Sentenza Sentenza Cassazione Civile n. 23998 del 03/10/2018
Cassazione civile sez. trib., 03/10/2018, (ud. 20/04/2018, dep. 03/10/2018), n.23998
LA CORTE SUPREMA DI CASSAZIONE
SEZIONE TRIBUTARIA
Composta dagli Ill.mi Sigg.ri Magistrati:
Dott. BRUSCHETTA Ernestino Luigi – Presidente –
Dott. FUOCHI TINARELLI Giuseppe – rel. Consigliere –
Dott. NONNO Giacomo Maria – Consigliere –
Dott. TRISCARI Giancarlo – Consigliere –
Dott. GORI Pierpaolo – Consigliere –
ha pronunciato la seguente:
SENTENZA
sul ricorso iscritto al n. 26430/2014 R.G. proposto da:
Agenzia delle entrate, rappresentata e difesa dall’Avvocatura
Generale dello Stato, presso la quale è domiciliata in Roma, via
dei Portoghesi n. 12;
– ricorrente –
contro
Como Srl, quale incorporante della Misano Immobiliare Srl,
rappresentata e difesa dall’Avv. Marco Lombardi, presso il quale è
domiciliata in Isernia, via Umbria (Centro Commerciale), giusta
procura in calce al controricorso;
– controricorrente –
avverso la sentenza della Commissione tributaria regionale del Lazio
n. 503/01/13, depositata il 12 agosto 2013;
Udita la relazione svolta nella pubblica udienza del 20 aprile 2018
dal Cons. Giuseppe Fuochi Tinarelli;
udito il Pubblico Ministero, in persona del Sostituto Procuratore
Generale Dott. Mastroberardino Paola, che ha concluso per il rigetto
del ricorso.
Udito l’Avv. Bruno Dettori per l’Agenzia delle entrate che ha
concluso per l’accoglimento del ricorso;
Udito l’Avv. Marco Lombardi per la contribuente che ha concluso per
il rigetto del ricorso.
Fatto
FATTI DI CAUSA
Como Srl, incorporante della Misano Immobiliare Srl, impugnava la cartella di pagamento, emessa dall’Agenzia delle entrate a seguito di controllo automatizzato, con la quale veniva recuperato a tassazione l’eccedenza di credito Iva per l’anno 2003, in quanto derivante da dichiarazione integrativa disconosciuta perché tardiva. La società lamentava la duplicazione della pretesa costituendo il maggior credito ripreso già oggetto di avviso di accertamento nei confronti della Sogesta Srl, incorporata dalla Misano Srl. La Commissione tributaria provinciale di Roma accoglieva il ricorso, decisione poi confermata dal giudice d’appello.
L’agenzia delle entrate ricorre per cassazione con un motivo, cui resiste la contribuente con controricorso.
Diritto
RAGIONI DELLA DECISIONE
1. Va disattesa, preliminarmente, l’istanza di riunione, di cui non sussistono nè i presupposti, né esigenze di economicità dei giudizi.
2. L’unico motivo di ricorso denuncia, ai sensi dell’art. 360 c.p.c., n. 5, omesso esame circa un fatto decisivo per il giudizio oggetto di discussione.
2.1. Il motivo è infondato.

^^^^^^^^

### SFIDE
**1.** Secondo la sentenza della Cassazione, chi ha svolto la relazione nella pubblica udienza del 20 aprile 2018?
**2.** Prosegui la sentenza della Cassazione a partire dalla frase successiva all'ultima riportata.

^^^^^^^^

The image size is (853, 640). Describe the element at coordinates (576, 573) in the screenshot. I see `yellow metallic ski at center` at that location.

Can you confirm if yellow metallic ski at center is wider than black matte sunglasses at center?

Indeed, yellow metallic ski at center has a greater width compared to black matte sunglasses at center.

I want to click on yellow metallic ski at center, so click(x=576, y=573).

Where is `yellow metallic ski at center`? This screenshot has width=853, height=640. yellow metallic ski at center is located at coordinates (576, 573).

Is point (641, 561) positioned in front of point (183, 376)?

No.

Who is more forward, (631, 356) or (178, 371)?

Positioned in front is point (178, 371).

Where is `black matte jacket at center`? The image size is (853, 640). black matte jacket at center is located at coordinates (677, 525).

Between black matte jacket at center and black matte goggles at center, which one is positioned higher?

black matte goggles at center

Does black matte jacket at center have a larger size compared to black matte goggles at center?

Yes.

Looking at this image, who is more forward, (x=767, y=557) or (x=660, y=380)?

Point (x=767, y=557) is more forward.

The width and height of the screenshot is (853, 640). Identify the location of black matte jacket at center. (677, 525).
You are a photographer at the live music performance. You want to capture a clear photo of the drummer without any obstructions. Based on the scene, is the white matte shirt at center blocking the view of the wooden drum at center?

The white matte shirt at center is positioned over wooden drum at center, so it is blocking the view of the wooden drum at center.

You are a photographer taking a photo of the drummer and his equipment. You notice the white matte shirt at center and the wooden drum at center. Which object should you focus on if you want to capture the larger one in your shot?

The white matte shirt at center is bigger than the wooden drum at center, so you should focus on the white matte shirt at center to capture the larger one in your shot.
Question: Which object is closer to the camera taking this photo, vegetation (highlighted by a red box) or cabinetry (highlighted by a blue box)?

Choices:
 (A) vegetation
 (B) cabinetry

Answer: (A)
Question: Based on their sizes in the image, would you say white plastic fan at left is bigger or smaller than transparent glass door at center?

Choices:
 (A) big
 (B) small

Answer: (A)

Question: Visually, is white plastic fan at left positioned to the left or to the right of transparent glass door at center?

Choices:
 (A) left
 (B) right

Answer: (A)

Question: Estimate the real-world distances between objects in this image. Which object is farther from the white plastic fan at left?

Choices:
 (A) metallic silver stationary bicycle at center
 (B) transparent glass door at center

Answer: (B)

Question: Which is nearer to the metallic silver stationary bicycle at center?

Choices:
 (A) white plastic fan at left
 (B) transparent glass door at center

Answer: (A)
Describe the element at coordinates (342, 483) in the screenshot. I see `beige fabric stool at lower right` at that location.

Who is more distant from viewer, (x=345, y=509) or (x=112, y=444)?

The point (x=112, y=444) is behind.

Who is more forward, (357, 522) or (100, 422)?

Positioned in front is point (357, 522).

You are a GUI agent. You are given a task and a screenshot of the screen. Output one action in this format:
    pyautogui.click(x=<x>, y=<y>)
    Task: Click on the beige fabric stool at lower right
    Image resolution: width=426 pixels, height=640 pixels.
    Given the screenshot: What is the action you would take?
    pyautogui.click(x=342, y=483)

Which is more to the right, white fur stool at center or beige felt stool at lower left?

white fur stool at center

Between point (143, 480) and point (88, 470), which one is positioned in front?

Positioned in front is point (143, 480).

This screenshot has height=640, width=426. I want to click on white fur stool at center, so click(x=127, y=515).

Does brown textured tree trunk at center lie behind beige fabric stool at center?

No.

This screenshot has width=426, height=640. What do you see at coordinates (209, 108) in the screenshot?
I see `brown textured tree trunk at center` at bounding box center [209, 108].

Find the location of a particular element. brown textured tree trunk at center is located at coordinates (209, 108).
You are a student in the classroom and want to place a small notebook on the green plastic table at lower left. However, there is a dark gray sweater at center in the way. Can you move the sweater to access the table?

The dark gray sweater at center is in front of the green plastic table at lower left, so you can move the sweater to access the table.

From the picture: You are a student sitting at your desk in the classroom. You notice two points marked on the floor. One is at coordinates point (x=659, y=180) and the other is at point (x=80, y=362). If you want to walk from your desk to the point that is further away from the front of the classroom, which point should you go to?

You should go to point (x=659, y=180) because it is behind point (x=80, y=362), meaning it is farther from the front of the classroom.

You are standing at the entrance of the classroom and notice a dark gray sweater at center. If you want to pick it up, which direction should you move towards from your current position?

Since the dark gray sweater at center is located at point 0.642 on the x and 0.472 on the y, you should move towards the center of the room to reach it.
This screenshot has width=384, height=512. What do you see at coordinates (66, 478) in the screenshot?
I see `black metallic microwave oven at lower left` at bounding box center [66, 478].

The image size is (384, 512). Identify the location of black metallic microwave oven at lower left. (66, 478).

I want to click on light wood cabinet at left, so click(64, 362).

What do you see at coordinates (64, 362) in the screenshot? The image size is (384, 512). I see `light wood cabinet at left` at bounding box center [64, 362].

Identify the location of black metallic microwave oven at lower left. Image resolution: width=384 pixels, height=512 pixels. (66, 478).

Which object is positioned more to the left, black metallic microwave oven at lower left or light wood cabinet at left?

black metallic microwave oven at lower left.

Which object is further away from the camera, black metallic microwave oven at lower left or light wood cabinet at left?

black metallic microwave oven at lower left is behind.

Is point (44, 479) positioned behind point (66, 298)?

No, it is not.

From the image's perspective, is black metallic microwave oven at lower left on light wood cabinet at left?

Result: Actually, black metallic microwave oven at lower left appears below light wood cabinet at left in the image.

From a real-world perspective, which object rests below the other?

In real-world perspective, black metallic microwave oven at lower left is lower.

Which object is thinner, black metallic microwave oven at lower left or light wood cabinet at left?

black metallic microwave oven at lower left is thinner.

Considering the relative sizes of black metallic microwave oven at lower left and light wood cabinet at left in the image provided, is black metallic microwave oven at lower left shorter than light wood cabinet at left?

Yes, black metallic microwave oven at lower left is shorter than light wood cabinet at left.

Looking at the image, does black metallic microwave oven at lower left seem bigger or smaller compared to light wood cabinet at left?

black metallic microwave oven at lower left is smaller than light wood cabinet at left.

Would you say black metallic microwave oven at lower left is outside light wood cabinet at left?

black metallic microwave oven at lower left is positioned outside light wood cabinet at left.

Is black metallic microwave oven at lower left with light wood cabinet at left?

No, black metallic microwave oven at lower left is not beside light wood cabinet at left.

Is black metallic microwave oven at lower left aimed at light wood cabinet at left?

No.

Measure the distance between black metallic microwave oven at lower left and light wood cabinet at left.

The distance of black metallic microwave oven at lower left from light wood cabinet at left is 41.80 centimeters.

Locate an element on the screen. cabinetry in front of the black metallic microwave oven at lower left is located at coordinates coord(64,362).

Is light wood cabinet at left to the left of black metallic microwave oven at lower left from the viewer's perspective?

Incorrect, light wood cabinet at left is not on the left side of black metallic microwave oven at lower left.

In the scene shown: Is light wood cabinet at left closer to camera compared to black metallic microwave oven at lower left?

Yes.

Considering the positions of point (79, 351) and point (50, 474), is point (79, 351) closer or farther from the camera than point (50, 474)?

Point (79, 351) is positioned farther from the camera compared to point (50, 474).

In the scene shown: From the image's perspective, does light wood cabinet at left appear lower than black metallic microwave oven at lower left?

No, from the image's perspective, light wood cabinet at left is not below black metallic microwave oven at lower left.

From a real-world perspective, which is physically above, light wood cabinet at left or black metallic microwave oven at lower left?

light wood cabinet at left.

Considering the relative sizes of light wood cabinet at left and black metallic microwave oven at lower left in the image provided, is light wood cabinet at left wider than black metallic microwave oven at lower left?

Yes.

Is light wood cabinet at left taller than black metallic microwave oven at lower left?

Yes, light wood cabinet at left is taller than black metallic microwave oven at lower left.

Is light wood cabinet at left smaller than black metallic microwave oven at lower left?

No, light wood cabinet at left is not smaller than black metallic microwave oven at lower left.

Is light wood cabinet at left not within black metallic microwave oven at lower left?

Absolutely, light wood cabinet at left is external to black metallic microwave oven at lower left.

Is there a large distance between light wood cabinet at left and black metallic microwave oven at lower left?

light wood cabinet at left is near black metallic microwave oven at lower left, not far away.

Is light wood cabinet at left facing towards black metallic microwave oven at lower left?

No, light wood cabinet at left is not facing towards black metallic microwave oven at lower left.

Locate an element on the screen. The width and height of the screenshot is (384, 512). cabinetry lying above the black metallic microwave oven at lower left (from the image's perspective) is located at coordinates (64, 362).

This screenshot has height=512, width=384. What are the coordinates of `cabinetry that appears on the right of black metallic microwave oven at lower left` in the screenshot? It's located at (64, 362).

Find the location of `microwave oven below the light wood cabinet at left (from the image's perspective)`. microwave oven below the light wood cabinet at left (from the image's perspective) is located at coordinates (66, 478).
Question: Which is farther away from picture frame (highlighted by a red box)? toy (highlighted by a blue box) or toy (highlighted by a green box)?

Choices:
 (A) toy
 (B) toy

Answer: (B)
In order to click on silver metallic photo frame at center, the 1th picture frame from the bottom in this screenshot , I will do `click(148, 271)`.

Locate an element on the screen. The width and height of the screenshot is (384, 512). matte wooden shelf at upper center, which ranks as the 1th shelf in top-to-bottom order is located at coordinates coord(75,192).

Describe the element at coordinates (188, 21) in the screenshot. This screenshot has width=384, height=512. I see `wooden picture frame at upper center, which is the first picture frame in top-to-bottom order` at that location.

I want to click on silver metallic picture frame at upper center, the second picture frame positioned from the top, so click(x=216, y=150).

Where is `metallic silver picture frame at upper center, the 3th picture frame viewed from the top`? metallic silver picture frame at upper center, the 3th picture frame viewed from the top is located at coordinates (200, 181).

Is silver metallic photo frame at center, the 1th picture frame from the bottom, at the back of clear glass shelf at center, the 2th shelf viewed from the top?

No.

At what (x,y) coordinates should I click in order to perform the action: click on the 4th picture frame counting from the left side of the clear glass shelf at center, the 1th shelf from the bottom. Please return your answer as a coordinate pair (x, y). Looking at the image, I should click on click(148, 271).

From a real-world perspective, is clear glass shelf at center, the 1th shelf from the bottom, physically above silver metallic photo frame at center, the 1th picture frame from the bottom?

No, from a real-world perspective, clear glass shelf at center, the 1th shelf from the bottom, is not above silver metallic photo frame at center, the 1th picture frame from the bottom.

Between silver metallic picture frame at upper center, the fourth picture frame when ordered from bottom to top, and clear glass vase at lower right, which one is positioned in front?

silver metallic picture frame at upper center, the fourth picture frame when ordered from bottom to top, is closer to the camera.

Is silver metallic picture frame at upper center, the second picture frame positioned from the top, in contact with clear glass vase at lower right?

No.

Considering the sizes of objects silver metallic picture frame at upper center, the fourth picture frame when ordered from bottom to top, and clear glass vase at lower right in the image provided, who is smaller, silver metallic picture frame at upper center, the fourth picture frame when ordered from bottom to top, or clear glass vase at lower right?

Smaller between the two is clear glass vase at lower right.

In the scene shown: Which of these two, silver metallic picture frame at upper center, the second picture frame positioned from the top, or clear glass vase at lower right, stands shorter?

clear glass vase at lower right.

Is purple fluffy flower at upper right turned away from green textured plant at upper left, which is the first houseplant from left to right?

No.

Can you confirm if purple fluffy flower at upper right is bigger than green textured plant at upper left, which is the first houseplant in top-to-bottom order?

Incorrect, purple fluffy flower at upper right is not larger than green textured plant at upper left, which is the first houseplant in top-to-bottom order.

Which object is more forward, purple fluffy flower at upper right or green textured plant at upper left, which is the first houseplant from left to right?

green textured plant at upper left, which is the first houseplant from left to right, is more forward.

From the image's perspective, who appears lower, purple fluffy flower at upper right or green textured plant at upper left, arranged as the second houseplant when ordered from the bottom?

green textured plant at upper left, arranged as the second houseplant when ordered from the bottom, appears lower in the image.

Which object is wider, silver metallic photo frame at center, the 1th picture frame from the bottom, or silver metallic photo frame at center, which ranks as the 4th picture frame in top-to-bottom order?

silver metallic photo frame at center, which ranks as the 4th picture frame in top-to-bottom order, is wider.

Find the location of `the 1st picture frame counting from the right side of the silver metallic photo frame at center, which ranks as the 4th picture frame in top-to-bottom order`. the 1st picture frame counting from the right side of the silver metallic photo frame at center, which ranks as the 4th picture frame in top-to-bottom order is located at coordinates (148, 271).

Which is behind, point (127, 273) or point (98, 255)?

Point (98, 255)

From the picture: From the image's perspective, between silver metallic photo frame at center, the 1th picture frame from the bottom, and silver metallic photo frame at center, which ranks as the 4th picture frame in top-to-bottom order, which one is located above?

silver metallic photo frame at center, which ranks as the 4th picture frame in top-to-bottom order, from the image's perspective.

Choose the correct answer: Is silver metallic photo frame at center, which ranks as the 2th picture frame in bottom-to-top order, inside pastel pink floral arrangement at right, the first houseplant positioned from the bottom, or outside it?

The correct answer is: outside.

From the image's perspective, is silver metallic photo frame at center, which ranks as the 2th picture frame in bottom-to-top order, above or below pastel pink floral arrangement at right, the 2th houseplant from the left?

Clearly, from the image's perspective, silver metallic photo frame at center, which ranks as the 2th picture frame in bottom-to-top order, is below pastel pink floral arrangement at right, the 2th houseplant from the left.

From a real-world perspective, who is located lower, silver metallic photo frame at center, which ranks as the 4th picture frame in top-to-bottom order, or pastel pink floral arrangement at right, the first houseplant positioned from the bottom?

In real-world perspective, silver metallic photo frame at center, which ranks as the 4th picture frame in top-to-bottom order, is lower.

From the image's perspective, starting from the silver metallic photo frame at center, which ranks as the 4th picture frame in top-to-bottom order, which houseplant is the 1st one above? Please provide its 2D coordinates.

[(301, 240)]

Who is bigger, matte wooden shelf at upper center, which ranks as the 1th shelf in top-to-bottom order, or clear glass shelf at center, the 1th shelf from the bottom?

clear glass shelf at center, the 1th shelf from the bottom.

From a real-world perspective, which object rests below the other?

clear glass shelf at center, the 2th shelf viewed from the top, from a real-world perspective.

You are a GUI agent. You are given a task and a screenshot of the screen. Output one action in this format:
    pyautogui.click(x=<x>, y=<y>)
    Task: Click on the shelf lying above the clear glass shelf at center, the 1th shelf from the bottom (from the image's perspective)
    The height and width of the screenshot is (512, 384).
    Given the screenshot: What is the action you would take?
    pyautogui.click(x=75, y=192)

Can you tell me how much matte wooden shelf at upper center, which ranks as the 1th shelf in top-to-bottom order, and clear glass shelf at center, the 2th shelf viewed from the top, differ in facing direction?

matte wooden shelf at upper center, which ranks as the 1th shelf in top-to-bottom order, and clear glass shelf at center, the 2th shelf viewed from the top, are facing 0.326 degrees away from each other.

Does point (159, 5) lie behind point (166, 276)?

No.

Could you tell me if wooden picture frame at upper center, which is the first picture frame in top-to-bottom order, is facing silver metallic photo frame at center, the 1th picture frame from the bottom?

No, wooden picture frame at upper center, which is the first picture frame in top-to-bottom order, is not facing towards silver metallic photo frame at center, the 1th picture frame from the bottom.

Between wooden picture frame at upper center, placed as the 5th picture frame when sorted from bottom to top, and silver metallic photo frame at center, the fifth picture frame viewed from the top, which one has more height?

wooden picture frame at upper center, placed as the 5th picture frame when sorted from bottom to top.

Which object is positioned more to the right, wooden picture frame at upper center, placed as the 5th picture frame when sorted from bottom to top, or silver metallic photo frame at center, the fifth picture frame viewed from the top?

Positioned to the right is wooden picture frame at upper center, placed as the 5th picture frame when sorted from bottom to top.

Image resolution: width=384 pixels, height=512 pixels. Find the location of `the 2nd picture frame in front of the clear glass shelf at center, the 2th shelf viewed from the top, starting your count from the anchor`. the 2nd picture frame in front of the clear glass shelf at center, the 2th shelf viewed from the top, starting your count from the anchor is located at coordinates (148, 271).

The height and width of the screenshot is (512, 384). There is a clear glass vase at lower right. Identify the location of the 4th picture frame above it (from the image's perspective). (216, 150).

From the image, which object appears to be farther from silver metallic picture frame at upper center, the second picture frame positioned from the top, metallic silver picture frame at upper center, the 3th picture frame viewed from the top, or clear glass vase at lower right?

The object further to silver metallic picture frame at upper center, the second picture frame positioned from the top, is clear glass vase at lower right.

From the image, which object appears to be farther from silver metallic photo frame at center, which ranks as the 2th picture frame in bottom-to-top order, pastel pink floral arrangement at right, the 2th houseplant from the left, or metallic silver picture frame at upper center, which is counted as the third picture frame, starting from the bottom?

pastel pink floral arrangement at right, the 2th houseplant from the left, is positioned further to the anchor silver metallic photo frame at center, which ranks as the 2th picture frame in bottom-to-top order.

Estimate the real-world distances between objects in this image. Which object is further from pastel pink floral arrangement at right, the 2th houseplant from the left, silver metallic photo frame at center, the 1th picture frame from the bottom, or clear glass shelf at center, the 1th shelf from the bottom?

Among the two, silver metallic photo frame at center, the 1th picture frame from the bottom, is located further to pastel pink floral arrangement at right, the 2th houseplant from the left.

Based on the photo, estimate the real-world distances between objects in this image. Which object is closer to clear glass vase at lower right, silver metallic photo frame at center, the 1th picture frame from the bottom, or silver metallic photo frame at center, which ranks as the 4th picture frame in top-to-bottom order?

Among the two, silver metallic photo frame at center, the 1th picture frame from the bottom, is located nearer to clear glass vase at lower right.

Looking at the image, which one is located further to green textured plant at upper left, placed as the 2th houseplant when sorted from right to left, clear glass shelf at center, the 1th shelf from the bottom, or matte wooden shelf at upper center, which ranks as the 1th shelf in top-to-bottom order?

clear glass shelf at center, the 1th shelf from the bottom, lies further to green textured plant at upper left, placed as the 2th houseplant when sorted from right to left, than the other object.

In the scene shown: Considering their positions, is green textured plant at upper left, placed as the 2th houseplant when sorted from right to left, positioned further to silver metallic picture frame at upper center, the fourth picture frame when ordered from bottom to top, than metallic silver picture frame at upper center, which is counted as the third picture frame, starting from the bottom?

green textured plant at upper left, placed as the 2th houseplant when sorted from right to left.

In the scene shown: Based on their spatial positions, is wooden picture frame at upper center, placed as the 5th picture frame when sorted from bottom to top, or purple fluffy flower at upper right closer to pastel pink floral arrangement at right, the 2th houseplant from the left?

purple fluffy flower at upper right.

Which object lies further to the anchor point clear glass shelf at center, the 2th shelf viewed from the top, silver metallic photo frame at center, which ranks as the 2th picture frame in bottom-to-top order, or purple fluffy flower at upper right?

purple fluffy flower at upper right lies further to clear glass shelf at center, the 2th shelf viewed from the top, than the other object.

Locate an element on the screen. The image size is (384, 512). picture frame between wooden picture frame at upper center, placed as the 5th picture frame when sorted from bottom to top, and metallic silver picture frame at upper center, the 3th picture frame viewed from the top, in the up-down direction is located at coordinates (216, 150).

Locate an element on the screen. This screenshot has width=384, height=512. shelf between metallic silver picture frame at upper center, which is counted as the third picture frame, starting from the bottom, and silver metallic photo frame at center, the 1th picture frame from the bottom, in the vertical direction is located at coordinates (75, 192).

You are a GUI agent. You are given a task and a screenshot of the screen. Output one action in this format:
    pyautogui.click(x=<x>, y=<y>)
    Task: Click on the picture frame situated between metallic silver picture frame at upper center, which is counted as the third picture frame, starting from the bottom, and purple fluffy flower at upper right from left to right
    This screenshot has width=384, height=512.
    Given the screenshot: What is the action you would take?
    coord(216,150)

^^^^^^^^

### RISPOSTE PER SFIDA
**1.** Il Cons. Giuseppe Fuochi Tinarelli.

**2.**
2.2. Nella vicenda in esame trova applicazione (trattandosi di sentenza pubblicata il 12 settembre 2013) l’art. 360 c.p.c., comma 1, n. 5, nella nuova formulazione di cui al D.L. n. 83 del 2012, art. 54, comma 1, lett. b), conv. con modif. nella L. n. 134 del 2012, che ha introdotto nell’ordinamento un vizio specifico denunciabile per cassazione, relativo all’omesso esame di un fatto storico, principale o secondario, la cui esistenza risulti dal testo della sentenza o dagli atti processuali, che abbia costituito oggetto di discussione tra le parti e abbia carattere decisivo, ossia idoneo a determinare un esito diverso della controversia.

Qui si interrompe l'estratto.